Rana Hogarth is associate professor of history at the University of Illinois at Urbana Champaign. Her research focuses on the creation of ideas about racial difference in North America and the Caribbean as they emerged through the language of medicine and its allied fields. She is the author of Medicalizing Blackness: Making Racial Difference in the Atlantic World, 1780-1840 (University of North Carolina Press, 2017), which examines how white physicians defined blackness as a medically significant marker of difference in slave societies of the American Atlantic. Her other publications appear in Social History of Medicine, American Quarterly, African and Black Diaspora: An International Journal, the American Journal of Public Health and in the edited volume Medicine and Healing in the Age of Slavery, edited by Sean Morey Smith and Christopher Willoughby (LSU Press, 2021).
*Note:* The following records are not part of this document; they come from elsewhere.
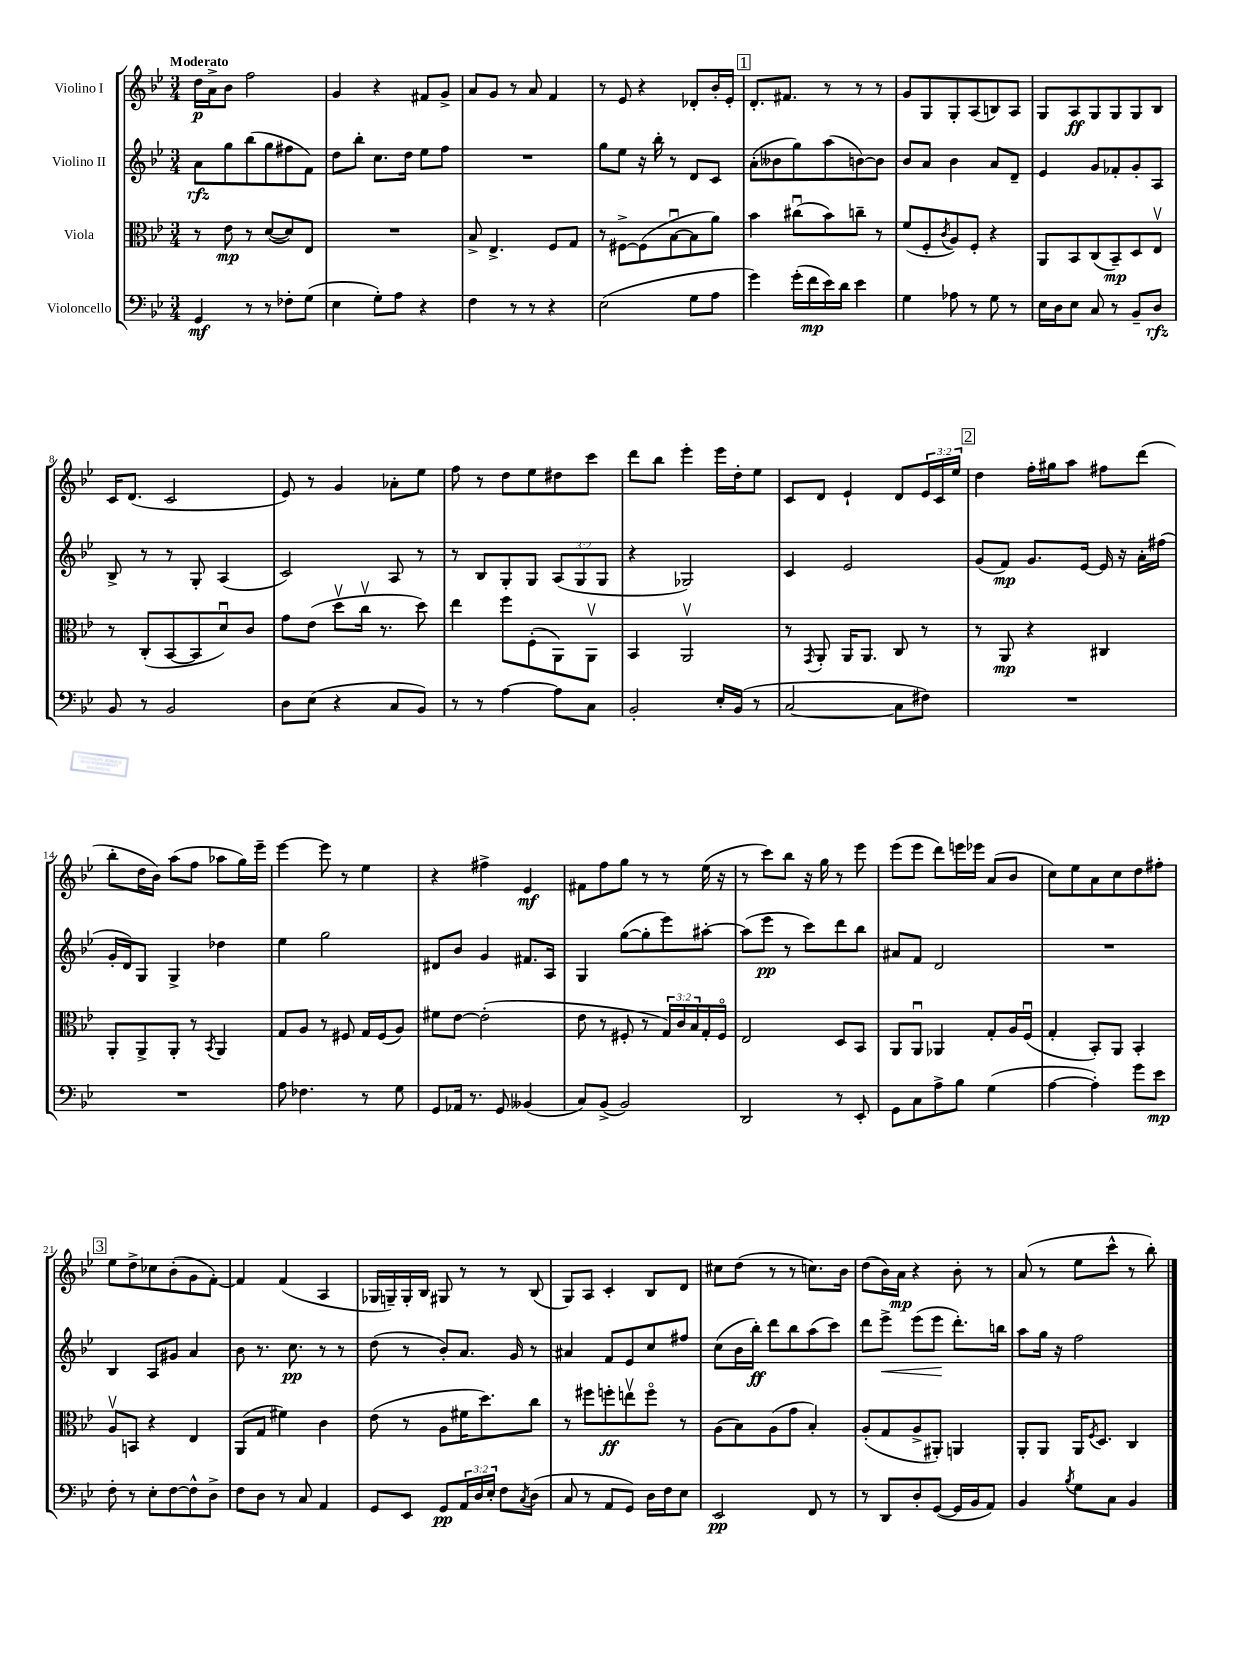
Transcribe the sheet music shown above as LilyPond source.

<<
\new StaffGroup <<
\new Staff = "s0" \with { instrumentName = "Violino I" } {
    \clef treble \key bes \major \numericTimeSignature \time 3/4 \override Staff.TupletNumber.text = #tuplet-number::calc-fraction-text \tempo "Moderato"
    d''16\p a'16-> bes'8 f''2 |
    g'4 r4 fis'8 g'8-> |
    a'8 g'8 r8 a'8 f'4 |
    r8 ees'8 r4 des'8-. bes'16-. ees'16-. |
    \mark \markup { \box "1" } d'8.-. fis'8. r8 r8 r8 |
    g'8 g8 g8-. a8( b8) a8 |
    g8 a8\ff g8 g8 g8 bes8 |
    c'16 d'8.( c'2 |
    ees'8) r8 g'4 aes'8-. ees''8 |
    f''8 r8 d''8 ees''8 dis''8 c'''8 |
    d'''8 bes''8 ees'''4-. ees'''16 d''16-. ees''8 |
    c'8 d'8 ees'4-! d'8 \tuplet 3/2 { ees'16 c'16 ees''16 } |
    \mark \markup { \box "2" } d''4 f''16-. gis''16 a''8 fis''8 d'''8( |
    bes''8-. d''16 bes'16) a''8( f''8 aes''8 g''16) ees'''16-- |
    ees'''4~ ees'''8 r8 ees''4 |
    r4 fis''4-> ees'4\mf |
    fis'8 f''8 g''8 r8 r8 ees''16( r16 |
    r8 c'''8) bes''8 r16 g''16 r8 ees'''8 |
    ees'''8( ees'''8 d'''8) e'''16 ees'''16 a'8( bes'8 |
    c''8) ees''8 a'8 c''8 d''8 fis''8-. |
    \mark \markup { \box "3" } ees''8 d''8-> ces''8 bes'8-.( g'8 f'8~-.) |
    f'4 f'4( a4 |
    ges16 g16--) g16-. bes16 gis8 r8 r8 bes8( |
    g8) a8 c'4-. bes8 d'8 |
    cis''8 d''8( r8 r8 c''8.) bes'16 |
    d''8( bes'16) a'16\mp r4 bes'8-. r8 |
    a'8( r8 ees''8 c'''8-^ r8 bes''8-.) \bar "|." |
}
\new Staff = "s1" \with { instrumentName = "Violino II" } {
    \clef treble \key bes \major \numericTimeSignature \time 3/4 \override Staff.TupletNumber.text = #tuplet-number::calc-fraction-text
    a'8\rfz g''8 bes''8( g''8 fis''8 f'8) |
    d''8 bes''8-. c''8. d''16 ees''8 f''8 |
    R2. |
    g''8 ees''8 r16 bes''16-. r8 d'8 c'8 |
    \mark \markup { \box "1" } a'8-.( beses'8 g''8) a''8( b'8~) b'8 |
    bes'8 a'8 bes'4 a'8 d'8-- |
    ees'4 g'8 fes'8-. g'8-. a8 |
    bes8-> r8 r8 g8-. a4( |
    c'2) a8 r8 |
    r8 bes8 g8-. g8 \tuplet 3/2 { a8( g8 g8 } |
    r4 ges2) |
    c'4 ees'2 |
    \mark \markup { \box "2" } g'8( f'8\mp) g'8. ees'16~ ees'16 r16 a'16-. fis''16( |
    g'16-. d'16) g8 g4-> des''4 |
    ees''4 g''2 |
    dis'8 bes'8 g'4 fis'8. a16 |
    g4 g''8~( g''8-. ees'''8) ais''8~-. |
    ais''8( ees'''8\pp r8 c'''8) d'''8 bes''8 |
    ais'8 f'8 d'2 |
    R2. |
    \mark \markup { \box "3" } bes4 a8 gis'8 a'4 |
    bes'8 r8. c''8.\pp r8 r8 |
    d''8( r8 bes'8-.) a'8. g'16 r8 |
    ais'4 f'8 ees'8 c''8 fis''8 |
    c''8( bes'16 bes''16-.\ff) d'''8 bes''8 a''8( c'''8) |
    d'''8 ees'''8->\< ees'''8( ees'''8\! d'''8.-.) b''16 |
    a''8 g''16 r16 f''2 \bar "|." |
}
\new Staff = "s2" \with { instrumentName = "Viola" } {
    \clef alto \key bes \major \numericTimeSignature \time 3/4 \override Staff.TupletNumber.text = #tuplet-number::calc-fraction-text
    r8 ees'8\mp r8 d'8~( d'8) ees8 |
    R2. |
    bes8-> ees4.-> f8 g8 |
    r8 fis8~-> fis8( bes8~\downbow bes8 a'8) |
    \mark \markup { \box "1" } bes'4 cis''8\downbow( bes'8) c''8-- r8 |
    f'8( f8-. \acciaccatura { c'8 } a8) f8-. r4 |
    a,8 bes,8 c8( bes,8--\mp) d8 ees8\upbow |
    r8 c8-.( bes,8~ bes,8 d'8\downbow) c'8 |
    g'8 ees'8( d''8\upbow c''16\upbow r8. d''8) |
    ees''4 f''8 f8-.( a,8) a,8\upbow |
    bes,4 a,2\upbow |
    r8 \acciaccatura { g,8 } a,8-. a,16 a,8. c8 r8 |
    \mark \markup { \box "2" } r8 a,8\mp r4 cis4 |
    a,8-. a,8-> a,8-. r8 \acciaccatura { bes,8 } a,4 |
    g8 a8 r8 fis8 g16 fis16( a8) |
    fis'8 ees'8~ ees'2-.( |
    ees'8 r8 fis8-. r8 \tuplet 3/2 { g16) c'16 bes16 } g16-. fis16\flageolet |
    ees2 d8 bes,8 |
    a,8 a,8\downbow aes,4 g8-. a16 f16\downbow( |
    g4-. bes,8-.) a,8 bes,4-. |
    \mark \markup { \box "3" } a8\upbow b,8 r4 ees4 |
    a,8( g8 fis'4) c'4 |
    ees'8( r8 a8 fis'16 d''8.) c''8 |
    r8 fis''8 f''8-.\ff e''8\upbow f''8\flageolet r8 |
    a8( bes8) a8( g'8 bes4-.) |
    a8-.( g8 a8-> ais,8-.) a,4 |
    a,8-. a,8 a,16 \acciaccatura { f8 } d8. c4 \bar "|." |
}
\new Staff = "s3" \with { instrumentName = "Violoncello" } {
    \clef bass \key bes \major \numericTimeSignature \time 3/4 \override Staff.TupletNumber.text = #tuplet-number::calc-fraction-text
    g,4\mf r8 r8 fes8-. g8( |
    ees4 g8-.) a8 r4 |
    f4 r8 r8 r4 |
    ees2( g8 a8 |
    \mark \markup { \box "1" } g'4) g'16-.( f'16\mp ees'16) d'16 ees'4 |
    g4 aes8 r8 g8 r8 |
    ees16 d16 ees8 c8 r8 bes,8-- d8\rfz |
    bes,8 r8 bes,2 |
    d8 ees8( r4 c8 bes,8) |
    r8 r8 a4~ a8 c8 |
    bes,2-. ees16-. bes,16( r8 |
    c2~ c8 fis8) |
    \mark \markup { \box "2" } R2. |
    R2. |
    a8 fes4. r8 g8 |
    g,8 aes,16 r8. g,8 beses,4( |
    c8) bes,8->( bes,2) |
    d,2 r8 ees,8-. |
    g,8 c8 a8-> bes8 g4( |
    a4~ a4-.) g'8 ees'8\mp |
    \mark \markup { \box "3" } f8-. r8 ees8-. f8~ f8-^ d8-> |
    f8 d8 r8 c8 a,4 |
    g,8 ees,8 g,8\pp \tuplet 3/2 { a,16 d16 ees16-. } f8 \acciaccatura { c8 } d8( |
    c8 r8 a,8 g,8) d16 f16 ees8 |
    ees,2\pp f,8 r8 |
    r8 d,8 d8-. g,8~( g,16 bes,16 a,8) |
    bes,4 \acciaccatura { bes8 } g8 c8 bes,4 \bar "|." |
}
>>
>>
Seth Archer is an assistant professor at Utah State University. He is a cultural and environmental historian of North America specializing in Native American and Indigenous history and the history of health, disease, and medicine. His first book is Sharks upon the Land: Colonialism, Indigenous Health, and Culture in Hawaiʻi, 1778–1855, which won the President’s Book Award from the Social Science History Association. From 2015 to 2017 he was the Mellon Research Fellow in American History at the University of Cambridge. His current research involves vaccination efforts by the US government and Hudson’s Bay Company in Indian Country in the 1830s.

About the organizers

Claire Gherini is an assistant professor of history at Fordham University. Her work examines slavery and medical knowledge-making in the eighteenth-century British Caribbean.

Ryan Amir Kashanipour (he/él) is an interdisciplinary scholar of medicine and science in Latin America and the early modern Atlantic world. He an Assistant Professor of History and Latin American Studies at the University of Arizona. His research examines the intersections of experience and epistemology in the production of knowledge and institutions of colonial authority related to disease, health, and the body. His first book, Between Magic and Medicine: Colonial Yucatec Healing in the Spanish Atlantic World, in development with the Omohundro Institute for Early American History and Culture, explores the formation of robust indigenous Maya and inter-ethnic social and intellectual networks of sickness and healing during the recurring epidemic and ecological crises of colonial Yucatán. He also has particular research and teaching interests in food history and co-edits the Recipes Project, an interdisciplinary digital community dedicated to historical recipes of all sorts, medical, magical, and culinary. His research has been supported by grants and fellowships from the Kluge Center at Library of Congress, Max Planck Institute for the History of Science, Mellon Foundation, National Endowment from the Humanities, and the Wenner-Gren Foundation. He is editor of several book series related to the interdisciplinary study of colonial Latin America and the early Americas, including “New Colonial Histories of Latin America” with Routledge Press.